Cal’s Favorite Quotes

  • Andy: [referring to his shirt] “Cal, what do you think? Is this too yellow?”
  • Cal: “No. What’s Curious George like in real life?”
  • “There are three rules when it comes to talking to women. Number one: Ask questions, don’t say anything, because women, all they wanna do is talk about themselves so you’re just gonna let them do that. Two: Be cool. And, three, be kind of a dick. Look. Be like David Caruso in Jade.”
  • David: “Did you just flick me in the nuts?”
  • Cal: “No, I flicked you in the fleshy patch where your nuts used to be.”
  • “You know what’s a fun game? Take 3 Excedrin PMs and see if you can whack off before you fall asleep. You always win, that’s the best part about the game.”
  • “Screw these analogies, OK? What he’s saying is that you are gonna be so bad at sex the first time that you don’t wanna have sex with someone you like, ’cause they’ll think you’re a weirdo for being so lame at it.”
  • “When I was growing pot, I realized that the more seeds I planted, the more pot I could ultimately smoke.”
  • “I don’t wanna end up a lampshade in some creepy apartment.”
  • “That’s a good-looking grandma. My grandma looks like Jack Palance. No… if Jack Palance looked like that lady, I would want to fuck Jack Palance right now.”
  • “Why?! Seriously! I mean, look at this place, man. You gotta see this through the eyes of a woman, you know? What is she going to think when she comes in here? “Look! He’s got a billion toys!”
  • “OK, we just take everything that’s embarrassing and we move it out of here so it doesn’t look like you live in Neverland Ranch.”
  • “You should totally tell her, man. ‘
  • Cause I watched this movie called Liar, Liar and the message was “Don’t lie.” And that was a smart move.”
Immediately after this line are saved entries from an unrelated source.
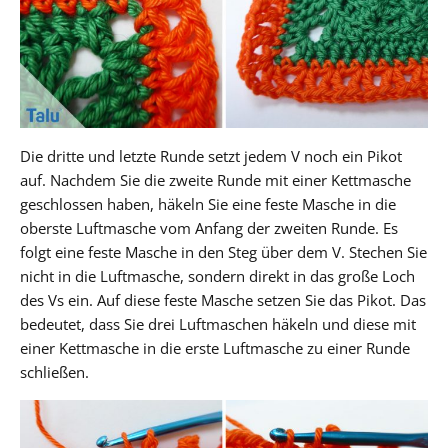
Die dritte und letzte Runde setzt jedem V noch ein Pikot
auf. Nachdem Sie die zweite Runde mit einer Kettmasche
geschlossen haben, häkeln Sie eine feste Masche in die
oberste Luftmasche vom Anfang der zweiten Runde. Es
folgt eine feste Masche in den Steg über dem V. Stechen Sie
nicht in die Luftmasche, sondern direkt in das große Loch
des Vs ein. Auf diese feste Masche setzen Sie das Pikot. Das
bedeutet, dass Sie drei Luftmaschen häkeln und diese mit
einer Kettmasche in die erste Luftmasche zu einer Runde
schließen.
40-Year-Old Virgin Quotes From Jay

  • [Using a dildo as a phone] “Wait a minute. Yes, Mr. President. Yes, the erection results are in.”
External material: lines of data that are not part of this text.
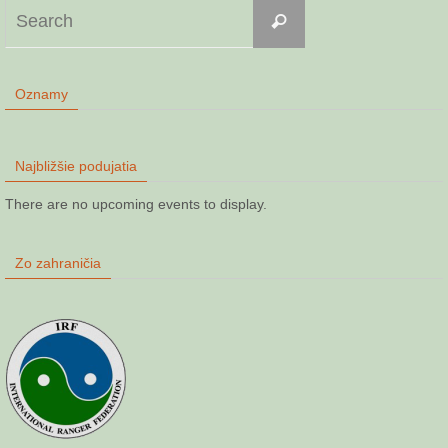
Search
Search
for:
Oznamy
Najbližšie podujatia
There are no upcoming events to display.
Zo zahraničia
  • “All you gotta do is to use your instincts. How do you think a lion knows how to tackle a gazelle? It’s written, it’s code written in their DNA that says, ‘Tackle the gazelle.’”
  • “Let me apologize to you, first of all, for not mentioning in detail that when you pick up a drunk woman who’s falling down on her way out of the bar you should probably drive.”
  • “OK, Mr. Schwinn-fucking-Armstrong, who asked you to drive a bike?”